## DATASET CONTENT
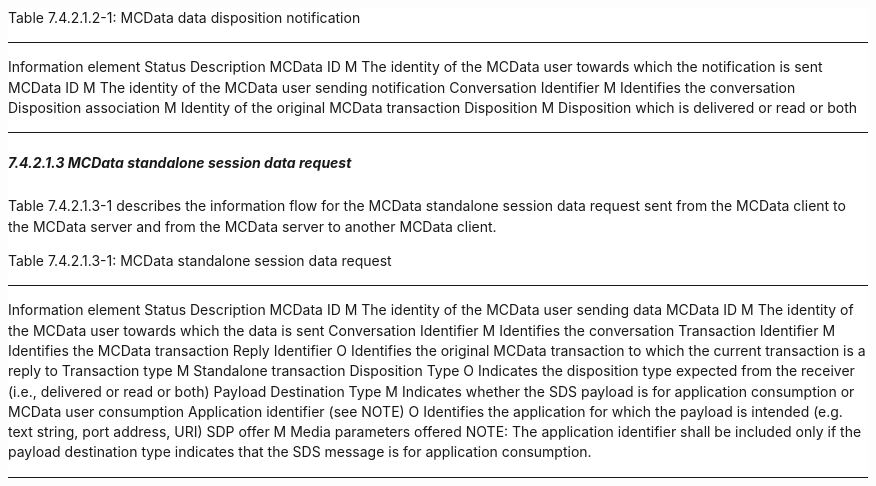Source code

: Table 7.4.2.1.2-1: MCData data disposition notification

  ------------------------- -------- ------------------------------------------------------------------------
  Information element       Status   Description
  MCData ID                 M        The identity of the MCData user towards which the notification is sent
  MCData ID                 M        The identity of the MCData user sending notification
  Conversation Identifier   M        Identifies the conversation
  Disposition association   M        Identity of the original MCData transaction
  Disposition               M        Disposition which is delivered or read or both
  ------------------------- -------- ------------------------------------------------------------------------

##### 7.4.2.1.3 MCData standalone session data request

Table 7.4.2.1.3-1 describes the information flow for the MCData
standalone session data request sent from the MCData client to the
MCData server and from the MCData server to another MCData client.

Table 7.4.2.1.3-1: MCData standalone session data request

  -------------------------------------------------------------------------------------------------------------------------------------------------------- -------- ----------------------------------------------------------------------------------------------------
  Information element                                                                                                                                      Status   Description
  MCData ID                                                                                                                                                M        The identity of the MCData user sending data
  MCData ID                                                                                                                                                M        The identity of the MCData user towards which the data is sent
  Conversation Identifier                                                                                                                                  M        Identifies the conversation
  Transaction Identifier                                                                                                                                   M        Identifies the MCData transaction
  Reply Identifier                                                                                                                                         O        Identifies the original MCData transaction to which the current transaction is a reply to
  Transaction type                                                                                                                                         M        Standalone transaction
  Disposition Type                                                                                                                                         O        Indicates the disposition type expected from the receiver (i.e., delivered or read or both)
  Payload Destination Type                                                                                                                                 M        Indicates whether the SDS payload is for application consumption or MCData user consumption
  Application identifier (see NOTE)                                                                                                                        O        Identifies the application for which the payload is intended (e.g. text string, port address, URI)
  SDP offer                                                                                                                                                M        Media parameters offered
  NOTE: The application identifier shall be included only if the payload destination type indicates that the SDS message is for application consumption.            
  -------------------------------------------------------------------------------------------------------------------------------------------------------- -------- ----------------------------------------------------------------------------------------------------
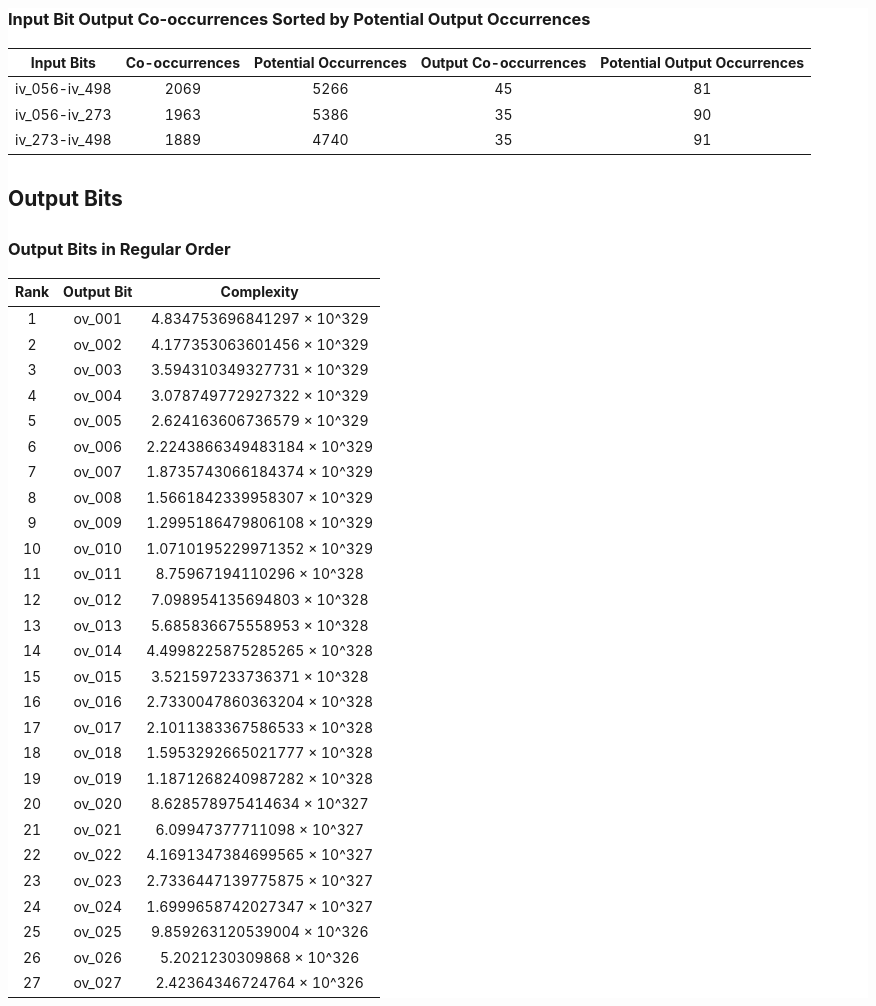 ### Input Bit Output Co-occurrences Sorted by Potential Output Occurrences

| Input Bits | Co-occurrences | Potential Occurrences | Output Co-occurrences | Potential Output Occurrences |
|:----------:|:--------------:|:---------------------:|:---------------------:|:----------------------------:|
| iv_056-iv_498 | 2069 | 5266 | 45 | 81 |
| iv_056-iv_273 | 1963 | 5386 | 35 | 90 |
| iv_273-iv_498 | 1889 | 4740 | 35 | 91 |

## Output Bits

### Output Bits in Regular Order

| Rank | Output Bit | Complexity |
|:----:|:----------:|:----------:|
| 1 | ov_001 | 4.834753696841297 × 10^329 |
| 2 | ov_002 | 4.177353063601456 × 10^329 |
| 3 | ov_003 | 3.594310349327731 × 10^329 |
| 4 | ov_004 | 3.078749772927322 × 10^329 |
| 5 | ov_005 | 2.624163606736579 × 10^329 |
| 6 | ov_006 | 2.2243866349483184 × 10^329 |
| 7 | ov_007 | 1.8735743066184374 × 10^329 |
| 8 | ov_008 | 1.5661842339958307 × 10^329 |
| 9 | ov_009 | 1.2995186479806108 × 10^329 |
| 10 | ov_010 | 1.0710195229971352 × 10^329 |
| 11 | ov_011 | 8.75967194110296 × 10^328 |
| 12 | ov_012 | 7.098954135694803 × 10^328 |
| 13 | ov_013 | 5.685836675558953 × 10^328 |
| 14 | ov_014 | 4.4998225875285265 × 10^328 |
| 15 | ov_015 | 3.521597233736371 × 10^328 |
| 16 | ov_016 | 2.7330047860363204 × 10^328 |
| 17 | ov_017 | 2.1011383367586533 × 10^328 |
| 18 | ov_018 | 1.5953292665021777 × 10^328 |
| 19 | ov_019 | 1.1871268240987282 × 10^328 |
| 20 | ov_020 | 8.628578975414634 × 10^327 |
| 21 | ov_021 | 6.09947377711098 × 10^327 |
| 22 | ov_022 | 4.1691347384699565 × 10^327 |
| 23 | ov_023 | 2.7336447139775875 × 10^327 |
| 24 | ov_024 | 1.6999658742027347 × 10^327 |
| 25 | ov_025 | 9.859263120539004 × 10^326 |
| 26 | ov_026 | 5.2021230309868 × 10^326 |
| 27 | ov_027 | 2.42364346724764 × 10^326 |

## WHAT TO PRODUCE
An exact copy of the lines above between the line holding "data is sent" and the line holding "read or both)", inclusive, is the whole answer.

## FINISHED EXERCISE
  MCData ID                                                                                                                                                M        The identity of the MCData user towards which the data is sent
  Conversation Identifier                                                                                                                                  M        Identifies the conversation
  Transaction Identifier                                                                                                                                   M        Identifies the MCData transaction
  Reply Identifier                                                                                                                                         O        Identifies the original MCData transaction to which the current transaction is a reply to
  Transaction type                                                                                                                                         M        Standalone transaction
  Disposition Type                                                                                                                                         O        Indicates the disposition type expected from the receiver (i.e., delivered or read or both)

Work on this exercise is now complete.